Digital Fine Art encompasses many different styles of art, from Realism to Expressionism to Impressionism. It can mimic any medium, including oil paint, watercolors and acrylics. What distinguishes Digital Fine Art from its predecessors is that it is created with digital technology. In the long history of art, Digital is a very recent addition. But since it was introduced a few decades ago, many have added a variety of modern tools to their artistic arsenals, including computers, tablets, scanners, and many more.

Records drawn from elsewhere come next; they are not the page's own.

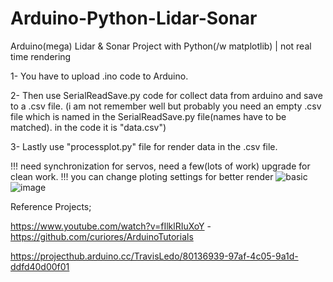 # Arduino-Python-Lidar-Sonar
Arduino(mega) Lidar &amp; Sonar Project with Python(/w matplotlib) | not real time rendering

1- You have to upload .ino code to Arduino.

2- Then use SerialReadSave.py code for collect data from arduino and save to a .csv file. (i am not remember well but probably you need an empty .csv file which is named in the SerialReadSave.py file(names have to be matched). in the code it is "data.csv")

3- Lastly use "processplot.py" file for render data in the .csv file.

!!! need synchronization for servos, need a few(lots of work) upgrade for clean work.
!!! you can change ploting settings for better render
![basic](https://user-images.githubusercontent.com/40025745/235295954-cc5a4215-ac56-45d0-926f-aa1f6fb19c9a.png)
![image](https://user-images.githubusercontent.com/40025745/235296168-4eb66801-52de-45b0-9762-97fec3c5910d.png)


Reference Projects;

https://www.youtube.com/watch?v=fIlklRIuXoY - https://github.com/curiores/ArduinoTutorials 

https://projecthub.arduino.cc/TravisLedo/80136939-97af-4c05-9a1d-ddfd40d00f01



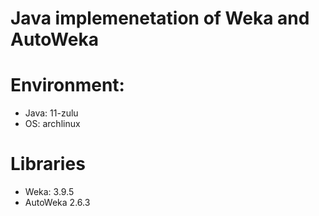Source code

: # Java implemenetation of Weka and AutoWeka

# Environment:
- Java: 11-zulu
- OS: archlinux


# Libraries
- Weka: 3.9.5
- AutoWeka 2.6.3
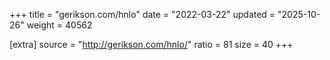 +++
title = "gerikson.com/hnlo"
date = "2022-03-22"
updated = "2025-10-26"
weight = 40562

[extra]
source = "http://gerikson.com/hnlo/"
ratio = 81
size = 40
+++
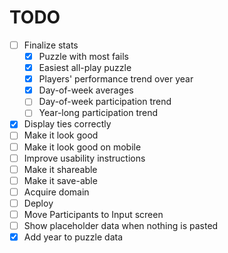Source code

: # TODO

- [ ] Finalize stats
  - [x] Puzzle with most fails
  - [x] Easiest all-play puzzle
  - [x] Players' performance trend over year
  - [x] Day-of-week averages
  - [ ] Day-of-week participation trend
  - [ ] Year-long participation trend
- [x] Display ties correctly
- [ ] Make it look good
- [ ] Make it look good on mobile
- [ ] Improve usability instructions
- [ ] Make it shareable
- [ ] Make it save-able
- [ ] Acquire domain
- [ ] Deploy
- [ ] Move Participants to Input screen
- [ ] Show placeholder data when nothing is pasted
- [x] Add year to puzzle data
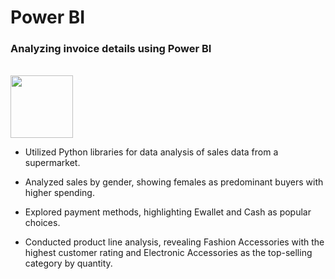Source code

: <h1>Power BI</h1>

<h3>Analyzing invoice details using Power BI</h3>
<br>

  <img src="Assests1/img.png" width=100/>

* Utilized Python libraries for data analysis of sales data from a supermarket.

* Analyzed sales by gender, showing females as predominant buyers with higher spending.

* Explored payment methods, highlighting Ewallet and Cash as popular choices.

* Conducted product line analysis, revealing Fashion Accessories with the highest customer rating and Electronic Accessories as the top-selling category by quantity.



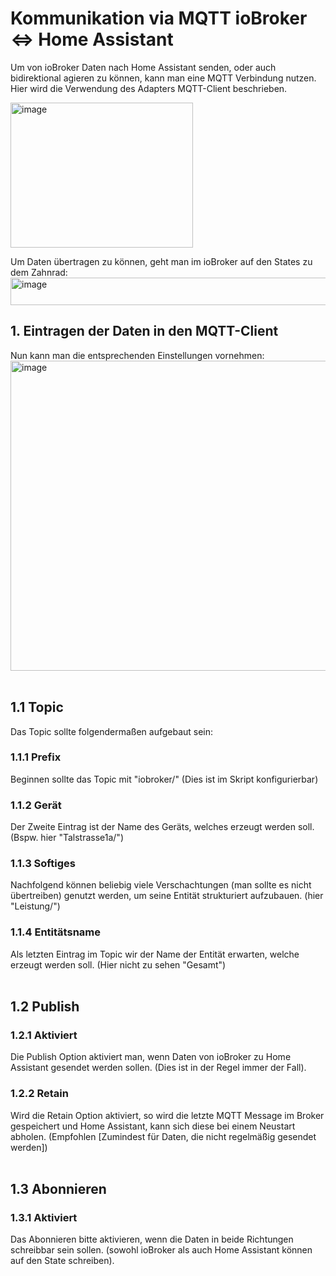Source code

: # Kommunikation via MQTT ioBroker <=> Home Assistant

Um von ioBroker Daten nach Home Assistant senden, oder auch bidirektional agieren zu können, kann man eine MQTT Verbindung nutzen.
Hier wird die Verwendung des Adapters MQTT-Client beschrieben.

<img width="292" height="232" alt="image" src="https://github.com/user-attachments/assets/4a17d4f9-19a8-4b2f-98de-e343bf377838" />

Um Daten übertragen zu können, geht man im ioBroker auf den States zu dem Zahnrad:
<img width="1443" height="44" alt="image" src="https://github.com/user-attachments/assets/edf81ddb-0cb0-4ecf-b8dd-7885c0272746" />

## 1. Eintragen der Daten in den MQTT-Client
Nun kann man die entsprechenden Einstellungen vornehmen:
<img width="1266" height="496" alt="image" src="https://github.com/user-attachments/assets/b786133e-c0cb-46ce-a34d-24d6afb38e22" />
<br/>
<br/>
## 1.1 Topic
Das Topic sollte folgendermaßen aufgebaut sein:
### 1.1.1 Prefix
Beginnen sollte das Topic mit "iobroker/" (Dies ist im Skript konfigurierbar)
### 1.1.2 Gerät
Der Zweite Eintrag ist der Name des Geräts, welches erzeugt werden soll. (Bspw. hier "Talstrasse1a/")
### 1.1.3 Softiges
Nachfolgend können beliebig viele Verschachtungen (man sollte es nicht übertreiben) genutzt werden,
um seine Entität strukturiert aufzubauen. (hier "Leistung/")
### 1.1.4 Entitätsname
Als letzten Eintrag im Topic wir der Name der Entität erwarten, welche erzeugt werden soll. (Hier nicht zu sehen "Gesamt")
<br/>
<br/>
## 1.2 Publish
### 1.2.1 Aktiviert
Die Publish Option aktiviert man, wenn Daten von ioBroker zu Home Assistant gesendet werden sollen. (Dies ist in der Regel immer der Fall).
### 1.2.2 Retain
Wird die Retain Option aktiviert, so wird die letzte MQTT Message im Broker gespeichert und Home Assistant, kann sich diese bei einem Neustart abholen.
(Empfohlen [Zumindest für Daten, die nicht regelmäßig gesendet werden])
<br/>
<br/>
## 1.3 Abonnieren
### 1.3.1 Aktiviert
Das Abonnieren bitte aktivieren, wenn die Daten in beide Richtungen schreibbar sein sollen.
(sowohl ioBroker als auch Home Assistant können auf den State schreiben).
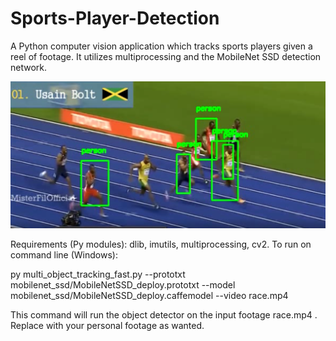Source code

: # Sports-Player-Detection

A Python computer vision application which tracks sports players given a reel of footage.
It utilizes multiprocessing and the MobileNet SSD detection network.

![Picture of project:](/images/player-tracker.PNG)

Requirements (Py modules): dlib, imutils, multiprocessing, cv2.
To run on command line (Windows):

py multi_object_tracking_fast.py --prototxt mobilenet_ssd/MobileNetSSD_deploy.prototxt --model mobilenet_ssd/MobileNetSSD_deploy.caffemodel --video race.mp4

This command will run the object detector on the input footage race.mp4 . Replace with your personal footage as wanted.


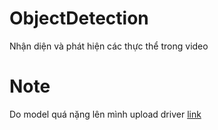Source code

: # ObjectDetection
Nhận diện và phát hiện các thực thể trong video
# Note
Do model quá nặng lên mình upload driver [link](https://drive.google.com/drive/folders/16tY4I1XEdrM3L0ov9066VBRqWamw9rMf?usp=sharing)
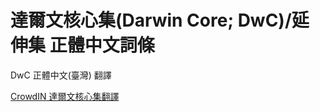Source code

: # 達爾文核心集(Darwin Core; DwC)/延伸集 正體中文詞條

DwC 正體中文(臺灣) 翻譯

[CrowdIN 達爾文核心集翻譯](https://crowdin.com/project/darwin-core-vocabularies)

This particular time in the history of art is unique because it encompasses a short window wherein established traditional Fine Artists can choose to either reject or embrace the digital medium. Not all Fine Artists have chosen to trade in their canvases for screens, but of those that have, many have asserted that digital technology has enabled them to explore new perspectives and create new ways of both experiencing the world and expressing their ideas.
One such artist is David Hockney, who at 77 years old, is arguably the world’s preeminent iPad artist. First rising to fame in the 1960s, Hockney has consistently been an early adopter of the technological advancements of his changing times. Some of his most popular work used Polaroid Cameras, a relatively new invention at the time that now teeters on the edge of extinction. His most famous work A Bigger Splash (1967) is acrylic on canvas. It depicts a swimming pool beside a modern house. A diving board above a splash in the pool implies an unseen human presence. Hockney once commented, “Most of the painting was spent on the splash and the splash lasts two seconds and the building is permanent there.” Like the building, Digital Art is here to stay, and Hockney is the quintessential example of a traditional Fine Artist using this new medium to make an enduring splash.
The term “giclée” (zhee-clay) means “to spray” in French, so it should come as no surprise that it is used to describe Digital Fine Art prints made using ink jet printers. The label “giclée” has evolved and is now used to indicate archival quality Digital Fine Art prints produced using digital printing. These prints can attain the look and feel of actual watercolor or pastel paintings. In addition, a wide variety of materials can be used to print on, including various textures and finishes of photo paper, watercolor paper, cotton canvas and textured vinyl. Like so many aspects of the digital world, the possibilities are endless.